Exercise directions ::
The answer must consist only of the lines from the line with "Page size: 1654x1241." to the line with "text_box [839, 769, 1371, 1199]", both included, exactly as they stand below.
Dataset records section start
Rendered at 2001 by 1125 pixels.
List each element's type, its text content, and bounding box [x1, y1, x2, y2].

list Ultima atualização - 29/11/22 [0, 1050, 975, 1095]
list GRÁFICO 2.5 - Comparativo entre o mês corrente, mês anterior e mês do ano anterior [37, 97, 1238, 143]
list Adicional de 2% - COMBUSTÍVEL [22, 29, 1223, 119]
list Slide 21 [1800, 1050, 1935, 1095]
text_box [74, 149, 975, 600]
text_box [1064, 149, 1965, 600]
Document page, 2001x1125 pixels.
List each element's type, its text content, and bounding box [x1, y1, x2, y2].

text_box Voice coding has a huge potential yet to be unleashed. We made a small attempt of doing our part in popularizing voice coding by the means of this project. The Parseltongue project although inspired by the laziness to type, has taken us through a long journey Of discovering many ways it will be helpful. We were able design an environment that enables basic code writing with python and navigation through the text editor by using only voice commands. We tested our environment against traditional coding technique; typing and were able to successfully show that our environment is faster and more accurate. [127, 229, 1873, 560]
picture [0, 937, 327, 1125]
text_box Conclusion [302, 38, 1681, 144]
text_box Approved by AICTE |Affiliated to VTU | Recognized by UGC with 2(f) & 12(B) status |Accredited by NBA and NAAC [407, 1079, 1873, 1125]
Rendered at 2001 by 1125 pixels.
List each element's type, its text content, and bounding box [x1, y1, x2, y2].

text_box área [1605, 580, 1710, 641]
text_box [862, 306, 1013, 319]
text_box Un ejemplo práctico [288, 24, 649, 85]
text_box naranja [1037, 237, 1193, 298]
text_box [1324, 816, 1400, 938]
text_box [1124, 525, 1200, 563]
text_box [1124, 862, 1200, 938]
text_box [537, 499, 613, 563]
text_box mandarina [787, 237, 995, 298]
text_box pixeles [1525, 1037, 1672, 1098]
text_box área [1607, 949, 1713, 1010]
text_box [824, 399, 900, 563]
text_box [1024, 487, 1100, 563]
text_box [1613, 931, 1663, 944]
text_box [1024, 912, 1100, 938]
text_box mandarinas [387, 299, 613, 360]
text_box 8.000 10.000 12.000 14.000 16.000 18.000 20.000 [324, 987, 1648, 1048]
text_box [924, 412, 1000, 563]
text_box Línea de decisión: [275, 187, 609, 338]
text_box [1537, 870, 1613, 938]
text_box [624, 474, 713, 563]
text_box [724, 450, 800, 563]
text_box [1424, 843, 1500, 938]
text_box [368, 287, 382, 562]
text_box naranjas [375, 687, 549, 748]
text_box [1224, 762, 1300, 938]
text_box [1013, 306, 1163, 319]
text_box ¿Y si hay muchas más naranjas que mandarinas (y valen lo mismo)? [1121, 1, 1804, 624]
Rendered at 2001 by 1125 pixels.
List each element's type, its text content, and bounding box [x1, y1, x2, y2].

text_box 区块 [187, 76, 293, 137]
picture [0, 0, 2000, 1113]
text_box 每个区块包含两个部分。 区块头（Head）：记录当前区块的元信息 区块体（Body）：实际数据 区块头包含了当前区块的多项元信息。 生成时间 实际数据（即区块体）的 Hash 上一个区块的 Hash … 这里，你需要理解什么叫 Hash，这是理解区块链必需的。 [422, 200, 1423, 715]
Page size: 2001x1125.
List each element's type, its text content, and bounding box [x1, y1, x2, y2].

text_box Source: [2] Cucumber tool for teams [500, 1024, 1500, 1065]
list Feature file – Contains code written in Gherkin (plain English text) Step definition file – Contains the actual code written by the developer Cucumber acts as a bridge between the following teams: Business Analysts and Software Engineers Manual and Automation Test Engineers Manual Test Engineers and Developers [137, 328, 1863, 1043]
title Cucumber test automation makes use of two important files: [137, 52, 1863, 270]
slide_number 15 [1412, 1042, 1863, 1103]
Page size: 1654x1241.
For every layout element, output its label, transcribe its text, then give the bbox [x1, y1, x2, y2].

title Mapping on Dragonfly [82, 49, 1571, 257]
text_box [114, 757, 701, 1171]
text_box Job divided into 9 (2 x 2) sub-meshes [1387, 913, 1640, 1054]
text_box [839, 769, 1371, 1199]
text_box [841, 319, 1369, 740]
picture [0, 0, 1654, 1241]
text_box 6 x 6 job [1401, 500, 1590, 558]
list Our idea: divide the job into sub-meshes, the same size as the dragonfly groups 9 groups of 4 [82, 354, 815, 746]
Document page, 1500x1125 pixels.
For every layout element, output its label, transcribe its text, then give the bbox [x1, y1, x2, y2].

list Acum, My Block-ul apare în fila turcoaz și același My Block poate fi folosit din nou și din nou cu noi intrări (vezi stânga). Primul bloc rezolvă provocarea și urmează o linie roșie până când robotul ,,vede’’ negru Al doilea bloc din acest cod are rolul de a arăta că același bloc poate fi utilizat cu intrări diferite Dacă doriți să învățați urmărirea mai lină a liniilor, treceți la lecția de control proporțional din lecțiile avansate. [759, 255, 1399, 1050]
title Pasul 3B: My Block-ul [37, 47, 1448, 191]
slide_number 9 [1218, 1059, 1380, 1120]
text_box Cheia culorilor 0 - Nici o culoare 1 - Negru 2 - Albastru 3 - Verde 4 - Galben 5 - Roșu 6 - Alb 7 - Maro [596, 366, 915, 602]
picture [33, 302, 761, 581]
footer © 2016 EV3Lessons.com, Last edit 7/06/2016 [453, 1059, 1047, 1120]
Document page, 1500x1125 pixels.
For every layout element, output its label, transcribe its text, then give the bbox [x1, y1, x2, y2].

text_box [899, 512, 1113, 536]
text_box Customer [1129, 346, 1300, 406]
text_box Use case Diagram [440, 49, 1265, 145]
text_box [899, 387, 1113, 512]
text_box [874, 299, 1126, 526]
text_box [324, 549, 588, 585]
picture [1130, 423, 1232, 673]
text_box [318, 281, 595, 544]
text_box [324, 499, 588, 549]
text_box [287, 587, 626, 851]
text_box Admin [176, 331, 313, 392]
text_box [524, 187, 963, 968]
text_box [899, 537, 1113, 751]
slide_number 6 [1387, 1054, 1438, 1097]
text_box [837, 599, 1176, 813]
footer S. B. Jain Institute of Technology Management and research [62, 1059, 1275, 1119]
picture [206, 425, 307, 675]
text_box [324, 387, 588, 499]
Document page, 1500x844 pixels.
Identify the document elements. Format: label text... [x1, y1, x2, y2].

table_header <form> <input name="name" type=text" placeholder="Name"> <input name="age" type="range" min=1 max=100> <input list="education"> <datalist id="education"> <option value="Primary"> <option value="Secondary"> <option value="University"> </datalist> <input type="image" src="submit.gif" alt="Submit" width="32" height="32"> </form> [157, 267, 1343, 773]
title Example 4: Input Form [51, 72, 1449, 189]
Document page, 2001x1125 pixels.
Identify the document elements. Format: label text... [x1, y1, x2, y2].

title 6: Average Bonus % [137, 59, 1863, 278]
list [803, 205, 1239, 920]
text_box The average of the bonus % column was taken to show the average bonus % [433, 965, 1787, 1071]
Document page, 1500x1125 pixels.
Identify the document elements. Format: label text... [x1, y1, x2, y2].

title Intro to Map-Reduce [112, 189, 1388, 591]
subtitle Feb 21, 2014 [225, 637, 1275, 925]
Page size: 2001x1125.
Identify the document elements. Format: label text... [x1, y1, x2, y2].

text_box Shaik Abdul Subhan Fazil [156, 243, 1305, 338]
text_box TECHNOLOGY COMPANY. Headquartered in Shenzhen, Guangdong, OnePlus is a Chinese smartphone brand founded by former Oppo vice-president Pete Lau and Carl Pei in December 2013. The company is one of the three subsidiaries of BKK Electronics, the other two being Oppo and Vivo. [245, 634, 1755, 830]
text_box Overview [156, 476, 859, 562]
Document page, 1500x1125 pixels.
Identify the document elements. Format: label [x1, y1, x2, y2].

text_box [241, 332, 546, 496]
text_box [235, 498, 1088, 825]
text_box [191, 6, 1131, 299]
Dataset records section end
Problem solution ::
Page size: 1654x1241.
For every layout element, output its label, transcribe its text, then give the bbox [x1, y1, x2, y2].

title Mapping on Dragonfly [82, 49, 1571, 257]
text_box [114, 757, 701, 1171]
text_box Job divided into 9 (2 x 2) sub-meshes [1387, 913, 1640, 1054]
text_box [839, 769, 1371, 1199]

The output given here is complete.